Roth Pasquier Marie-France · Nationalrat · 2026-06-15
Roth Pasquier Marie-France · Nationalrat · Freiburg · Die Mitte-Fraktion. Die Mitte. EVP. · 2026-06-15
Wortprotokoll
L'opposition au nucléaire est souvent une question de principe. Mais au-delà du principe, il faut parler du financement, car aucune centrale nucléaire au monde n'a jamais été construite sans le soutien de l'État. La levée de cette interdiction créerait automatiquement une pression pour obtenir des garanties de l'État et entraînerait d'énormes risques financiers pour la Confédération et les cantons en tant que propriétaires des fournisseurs d'énergie. Une analyse d'impact politique montre que l'acceptation de l'initiative et du contre-projet créerait des incertitudes susceptibles de détériorer considérablement le contexte commercial de toutes les technologies renouvelables, entraînant suspensions ou ralentissements de projets. La sécurité d'approvisionnement s'en trouverait fortement compromise. Dans le domaine hydraulique, pilier de l'approvisionnement électrique suisse, je le rappelle, avec une part avoisinant les 60 pour cent de la production, une récente étude de la HES-SO Valais-Wallis le démontre[NB]: les nouvelles centrales nucléaires ne sont pas compétitives sans subventions publiques sur de nombreuses années, mais si elles en bénéficient, elles évincent l'énergie hydraulique du marché.
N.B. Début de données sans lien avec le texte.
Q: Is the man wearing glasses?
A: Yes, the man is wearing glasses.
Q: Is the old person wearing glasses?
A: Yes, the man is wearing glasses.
Les pertes de revenus calculées pour les différents types d'énergie hydraulique pourraient atteindre 1 milliard de francs par an, avec des conséquences considérables pour la sécurité d'approvisionnement et les régions de montagne. Le Valais, le Tessin et les Grisons seraient particulièrement touchés puisqu'ils dépendent fortement des revenus issus de l'énergie hydraulique, mais ce serait également le cas de Berne, Argovie ou Saint-Gall.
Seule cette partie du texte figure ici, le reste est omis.